Abstract: Receiver operating characteristic (ROC) curves are used to describe and compare the performance of diagnostic technology and diagnostic algorithms. This paper refines the statistical comparison of the areas under two ROC curves derived from the same set of patients by taking into account the correlation between the areas that is induced by the paired nature of the data. The correspondence between the area under an ROC curve and the Wilcoxon statistic is used and underlying Gaussian distributions (binormal) are assumed to provide a table that converts the observed correlations in paired ratings of images into a correlation between the two ROC areas. This between-area correlation can be used to reduce the standard error (uncertainty) about the observed difference in areas. This correction for pairing, analogous to that used in the paired t-test, can produce a considerable increase in the statistical sensitivity (power) of the comparison. For studies involving multiple readers, this method provides a measure...

6,836 citations

01 Jan 2016
TL;DR: The modern applied statistics with s is universally compatible with any devices to read, and is available in the digital library an online access to it is set as public so you can download it instantly.
Abstract: Thank you very much for downloading modern applied statistics with s. As you may know, people have search hundreds times for their favorite readings like this modern applied statistics with s, but end up in harmful downloads.

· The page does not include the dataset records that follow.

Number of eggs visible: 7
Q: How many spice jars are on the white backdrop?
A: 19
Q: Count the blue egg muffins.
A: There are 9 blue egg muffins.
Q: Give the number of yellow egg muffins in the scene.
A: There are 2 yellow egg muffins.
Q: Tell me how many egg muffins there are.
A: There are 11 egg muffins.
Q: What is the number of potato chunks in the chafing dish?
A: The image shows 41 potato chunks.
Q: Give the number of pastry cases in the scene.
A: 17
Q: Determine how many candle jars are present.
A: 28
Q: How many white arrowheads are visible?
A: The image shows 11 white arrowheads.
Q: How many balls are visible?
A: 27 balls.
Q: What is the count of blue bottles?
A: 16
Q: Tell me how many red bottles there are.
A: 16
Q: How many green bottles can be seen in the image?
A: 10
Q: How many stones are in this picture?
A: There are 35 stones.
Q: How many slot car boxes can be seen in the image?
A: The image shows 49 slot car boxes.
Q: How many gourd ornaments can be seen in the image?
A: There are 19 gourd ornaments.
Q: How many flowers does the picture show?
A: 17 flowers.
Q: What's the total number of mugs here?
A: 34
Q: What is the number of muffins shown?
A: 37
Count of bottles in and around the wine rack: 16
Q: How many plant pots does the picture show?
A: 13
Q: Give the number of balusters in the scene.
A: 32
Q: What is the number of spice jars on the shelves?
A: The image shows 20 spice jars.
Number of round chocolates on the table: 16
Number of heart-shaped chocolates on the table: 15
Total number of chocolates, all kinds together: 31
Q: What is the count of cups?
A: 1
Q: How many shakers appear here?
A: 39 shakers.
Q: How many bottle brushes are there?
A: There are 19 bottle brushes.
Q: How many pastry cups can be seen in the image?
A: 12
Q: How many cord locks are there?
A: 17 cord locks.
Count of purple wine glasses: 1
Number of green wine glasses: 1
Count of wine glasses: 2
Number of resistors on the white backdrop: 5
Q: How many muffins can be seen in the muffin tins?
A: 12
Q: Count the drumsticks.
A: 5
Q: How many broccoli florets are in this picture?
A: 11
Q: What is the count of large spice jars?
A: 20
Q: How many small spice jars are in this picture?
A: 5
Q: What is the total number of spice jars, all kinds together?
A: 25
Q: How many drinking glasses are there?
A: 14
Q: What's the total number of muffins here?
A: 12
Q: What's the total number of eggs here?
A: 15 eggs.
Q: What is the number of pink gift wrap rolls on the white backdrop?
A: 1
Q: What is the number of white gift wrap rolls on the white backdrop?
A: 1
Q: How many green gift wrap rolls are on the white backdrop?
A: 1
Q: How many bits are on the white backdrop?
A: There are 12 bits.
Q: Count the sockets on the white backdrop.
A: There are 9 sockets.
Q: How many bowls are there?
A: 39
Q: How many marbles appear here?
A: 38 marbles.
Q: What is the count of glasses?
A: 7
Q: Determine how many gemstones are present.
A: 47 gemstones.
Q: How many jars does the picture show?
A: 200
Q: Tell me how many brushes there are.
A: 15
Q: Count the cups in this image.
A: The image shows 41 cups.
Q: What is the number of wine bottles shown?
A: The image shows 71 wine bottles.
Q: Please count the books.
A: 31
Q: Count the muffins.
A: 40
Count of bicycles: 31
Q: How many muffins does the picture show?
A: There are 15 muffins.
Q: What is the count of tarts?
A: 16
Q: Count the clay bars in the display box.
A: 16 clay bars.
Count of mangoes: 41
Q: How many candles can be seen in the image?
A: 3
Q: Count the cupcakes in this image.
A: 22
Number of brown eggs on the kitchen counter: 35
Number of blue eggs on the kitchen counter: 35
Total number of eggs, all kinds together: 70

Rather than reading a good book with a cup of coffee in the afternoon, instead they cope with some harmful virus inside their laptop. modern applied statistics with s is available in our digital library an online access to it is set as public so you can download it instantly. Our digital library saves in multiple countries, allowing you to get the most less latency time to download any of our books like this one. Kindly say, the modern applied statistics with s is universally compatible with any devices to read.

5,249 citations

Trending Questions (1)
What is proc autoreg in sas?

The provided paper does not mention anything about PROC AUTOREG in SAS.